> [EXERCISE INSTRUCTIONS]:
From the abstract on cement factory workers, reproduce word for word the passage starting at "doi:10.5271/sjweh.888" and ending at "Tanzanian cement factory.".

── GIVEN TEXT ──

Original article

Scand J Work Environ Health 2005;31(4):316-323    pdf

doi:10.5271/sjweh.888

Respiratory symptoms and chronic obstructive pulmonary disease among cement factory workers

by Mwaiselage J, Bråtveit M, Moen BE, Mashalla Y

Objectives This study assessed chronic respiratory symptoms and chronic obstructive pulmonary disease (COPD) among workers exposed to cement dust at a Tanzanian cement factory.

Methods A total of 120 exposed workers and 107 controls participated in this cross-sectional investigation. Information on demographics, occupational history, chronic respiratory symptoms, smoking habits, and use of respiratory protection equipment was collected by questionnaire. Ventilatory function testing and measurement of personal total dust exposure were also carried out. COPD was diagnosed for workers with chronic bronchitis who also had spirometric airflow obstruction. Chronic respiratory symptoms and COPD were correlated with cumulative total dust exposure and adjusted for age, pack–years, and education.

───
── SUPPLIED DATA ──

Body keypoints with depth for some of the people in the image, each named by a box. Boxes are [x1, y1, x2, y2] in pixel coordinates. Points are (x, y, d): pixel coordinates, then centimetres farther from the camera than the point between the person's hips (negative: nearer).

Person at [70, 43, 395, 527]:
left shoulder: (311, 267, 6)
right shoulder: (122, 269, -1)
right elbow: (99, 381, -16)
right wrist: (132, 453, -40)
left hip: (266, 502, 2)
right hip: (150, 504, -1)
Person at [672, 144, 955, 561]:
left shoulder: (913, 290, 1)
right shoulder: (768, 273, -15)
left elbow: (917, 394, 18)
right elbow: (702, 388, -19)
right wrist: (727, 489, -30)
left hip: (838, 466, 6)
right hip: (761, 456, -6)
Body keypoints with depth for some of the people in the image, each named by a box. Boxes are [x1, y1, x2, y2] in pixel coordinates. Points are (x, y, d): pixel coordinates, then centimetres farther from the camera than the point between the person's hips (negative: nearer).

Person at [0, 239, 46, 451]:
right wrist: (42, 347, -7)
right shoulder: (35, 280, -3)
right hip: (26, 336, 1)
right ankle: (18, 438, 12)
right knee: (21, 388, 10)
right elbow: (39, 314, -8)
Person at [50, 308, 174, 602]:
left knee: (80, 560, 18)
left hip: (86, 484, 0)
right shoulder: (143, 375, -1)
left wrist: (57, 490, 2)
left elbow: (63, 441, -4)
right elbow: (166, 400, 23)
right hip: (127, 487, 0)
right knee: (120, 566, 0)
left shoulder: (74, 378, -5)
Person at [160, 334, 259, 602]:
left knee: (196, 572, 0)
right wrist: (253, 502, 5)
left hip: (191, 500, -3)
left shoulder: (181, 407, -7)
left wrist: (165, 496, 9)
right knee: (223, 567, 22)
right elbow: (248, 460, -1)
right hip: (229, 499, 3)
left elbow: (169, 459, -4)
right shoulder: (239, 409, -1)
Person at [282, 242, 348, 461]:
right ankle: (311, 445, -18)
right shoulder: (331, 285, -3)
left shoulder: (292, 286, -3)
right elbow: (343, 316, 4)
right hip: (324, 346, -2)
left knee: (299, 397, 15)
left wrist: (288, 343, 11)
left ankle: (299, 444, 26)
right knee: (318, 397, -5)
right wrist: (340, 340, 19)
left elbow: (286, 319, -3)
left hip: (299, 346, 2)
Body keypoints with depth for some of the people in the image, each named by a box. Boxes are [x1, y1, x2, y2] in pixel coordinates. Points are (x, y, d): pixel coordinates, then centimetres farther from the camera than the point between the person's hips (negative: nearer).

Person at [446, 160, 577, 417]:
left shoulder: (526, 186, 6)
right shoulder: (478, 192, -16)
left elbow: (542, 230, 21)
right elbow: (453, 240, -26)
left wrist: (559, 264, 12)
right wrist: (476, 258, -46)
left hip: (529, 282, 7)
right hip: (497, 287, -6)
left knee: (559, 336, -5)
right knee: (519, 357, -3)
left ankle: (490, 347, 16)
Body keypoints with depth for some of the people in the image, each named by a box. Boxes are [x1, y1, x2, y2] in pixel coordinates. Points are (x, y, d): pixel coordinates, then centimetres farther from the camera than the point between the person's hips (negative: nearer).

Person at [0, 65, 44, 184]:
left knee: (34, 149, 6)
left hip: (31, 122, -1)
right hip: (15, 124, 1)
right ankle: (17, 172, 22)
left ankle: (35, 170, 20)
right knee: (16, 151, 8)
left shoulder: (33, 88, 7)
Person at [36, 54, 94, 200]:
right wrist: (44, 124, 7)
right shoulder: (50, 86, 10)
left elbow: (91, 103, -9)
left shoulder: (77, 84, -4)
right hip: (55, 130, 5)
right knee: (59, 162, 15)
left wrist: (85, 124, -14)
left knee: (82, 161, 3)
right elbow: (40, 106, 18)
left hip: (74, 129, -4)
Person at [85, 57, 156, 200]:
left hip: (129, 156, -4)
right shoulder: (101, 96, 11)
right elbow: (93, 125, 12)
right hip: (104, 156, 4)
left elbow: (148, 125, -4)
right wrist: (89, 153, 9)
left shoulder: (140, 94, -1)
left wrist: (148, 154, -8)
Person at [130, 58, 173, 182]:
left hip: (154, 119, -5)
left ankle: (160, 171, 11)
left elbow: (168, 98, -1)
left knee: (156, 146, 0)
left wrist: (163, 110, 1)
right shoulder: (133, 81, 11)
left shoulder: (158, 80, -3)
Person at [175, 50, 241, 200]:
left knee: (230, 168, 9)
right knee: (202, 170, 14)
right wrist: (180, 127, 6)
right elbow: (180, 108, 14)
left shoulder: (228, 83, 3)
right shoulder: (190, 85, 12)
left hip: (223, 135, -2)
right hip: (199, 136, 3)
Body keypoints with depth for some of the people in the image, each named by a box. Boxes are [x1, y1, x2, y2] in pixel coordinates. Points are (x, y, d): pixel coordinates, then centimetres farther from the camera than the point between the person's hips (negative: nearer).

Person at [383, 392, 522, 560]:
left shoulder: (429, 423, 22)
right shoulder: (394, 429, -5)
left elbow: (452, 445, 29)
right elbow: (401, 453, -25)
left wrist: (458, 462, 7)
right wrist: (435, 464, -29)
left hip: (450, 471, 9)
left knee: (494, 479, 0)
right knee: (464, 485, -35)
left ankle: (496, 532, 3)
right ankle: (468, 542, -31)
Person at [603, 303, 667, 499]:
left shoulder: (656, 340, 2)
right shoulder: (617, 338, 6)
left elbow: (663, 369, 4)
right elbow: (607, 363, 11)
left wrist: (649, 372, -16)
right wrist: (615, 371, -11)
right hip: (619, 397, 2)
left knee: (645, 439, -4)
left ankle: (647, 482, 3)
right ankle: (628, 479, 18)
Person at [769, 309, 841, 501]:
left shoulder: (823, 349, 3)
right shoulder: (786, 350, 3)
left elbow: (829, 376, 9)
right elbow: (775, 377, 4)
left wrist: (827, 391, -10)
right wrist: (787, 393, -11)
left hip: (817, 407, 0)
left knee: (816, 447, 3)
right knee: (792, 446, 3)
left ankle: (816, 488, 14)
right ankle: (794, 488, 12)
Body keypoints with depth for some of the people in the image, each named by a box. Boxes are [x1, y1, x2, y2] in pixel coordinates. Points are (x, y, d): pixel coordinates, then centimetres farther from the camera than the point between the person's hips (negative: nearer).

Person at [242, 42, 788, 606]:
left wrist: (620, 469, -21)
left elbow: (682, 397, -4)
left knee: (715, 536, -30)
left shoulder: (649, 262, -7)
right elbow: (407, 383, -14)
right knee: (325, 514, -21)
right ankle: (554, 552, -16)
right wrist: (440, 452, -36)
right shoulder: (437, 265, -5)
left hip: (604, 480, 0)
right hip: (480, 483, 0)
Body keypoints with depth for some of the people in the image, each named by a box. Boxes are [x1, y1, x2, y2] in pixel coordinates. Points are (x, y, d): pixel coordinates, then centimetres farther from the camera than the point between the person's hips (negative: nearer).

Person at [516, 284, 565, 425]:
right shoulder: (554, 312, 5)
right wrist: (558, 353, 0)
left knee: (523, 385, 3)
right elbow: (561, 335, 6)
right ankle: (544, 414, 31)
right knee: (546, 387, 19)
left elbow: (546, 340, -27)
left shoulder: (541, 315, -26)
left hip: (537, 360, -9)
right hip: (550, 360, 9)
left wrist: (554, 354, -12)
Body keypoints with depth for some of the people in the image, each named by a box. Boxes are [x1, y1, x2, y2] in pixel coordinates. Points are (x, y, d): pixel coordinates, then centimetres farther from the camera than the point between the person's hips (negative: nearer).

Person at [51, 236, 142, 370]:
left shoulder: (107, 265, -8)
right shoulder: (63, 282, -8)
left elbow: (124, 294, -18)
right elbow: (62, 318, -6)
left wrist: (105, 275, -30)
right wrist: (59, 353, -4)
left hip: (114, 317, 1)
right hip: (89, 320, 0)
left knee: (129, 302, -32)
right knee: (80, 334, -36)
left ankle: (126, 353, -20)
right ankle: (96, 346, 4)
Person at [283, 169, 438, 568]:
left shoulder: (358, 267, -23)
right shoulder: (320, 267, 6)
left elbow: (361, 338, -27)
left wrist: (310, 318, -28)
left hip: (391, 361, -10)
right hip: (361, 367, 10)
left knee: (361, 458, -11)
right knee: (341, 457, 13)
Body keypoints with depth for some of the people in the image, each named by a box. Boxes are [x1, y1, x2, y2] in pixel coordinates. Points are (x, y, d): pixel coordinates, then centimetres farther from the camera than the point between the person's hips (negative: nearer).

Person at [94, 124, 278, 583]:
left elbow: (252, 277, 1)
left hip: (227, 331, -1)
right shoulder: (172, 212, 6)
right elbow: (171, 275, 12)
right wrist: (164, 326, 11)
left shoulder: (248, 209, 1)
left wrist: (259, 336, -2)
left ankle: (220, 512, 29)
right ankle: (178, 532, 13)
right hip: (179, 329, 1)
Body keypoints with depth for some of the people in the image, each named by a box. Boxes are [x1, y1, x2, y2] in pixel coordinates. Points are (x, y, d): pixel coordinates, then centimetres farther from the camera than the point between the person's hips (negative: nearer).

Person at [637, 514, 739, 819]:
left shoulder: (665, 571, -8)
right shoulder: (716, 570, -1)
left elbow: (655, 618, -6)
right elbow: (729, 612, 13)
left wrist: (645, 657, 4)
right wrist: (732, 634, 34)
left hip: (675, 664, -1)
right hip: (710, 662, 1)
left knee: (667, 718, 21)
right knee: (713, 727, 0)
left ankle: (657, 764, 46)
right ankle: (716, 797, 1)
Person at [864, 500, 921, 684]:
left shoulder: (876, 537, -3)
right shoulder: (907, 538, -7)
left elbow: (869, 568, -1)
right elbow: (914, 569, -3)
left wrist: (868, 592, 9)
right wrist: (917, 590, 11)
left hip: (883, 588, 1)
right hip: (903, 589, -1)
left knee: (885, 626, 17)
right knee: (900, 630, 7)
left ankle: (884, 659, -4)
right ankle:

───

> [RESPONSE BOX]:
doi:10.5271/sjweh.888

Respiratory symptoms and chronic obstructive pulmonary disease among cement factory workers

by Mwaiselage J, Bråtveit M, Moen BE, Mashalla Y

Objectives This study assessed chronic respiratory symptoms and chronic obstructive pulmonary disease (COPD) among workers exposed to cement dust at a Tanzanian cement factory.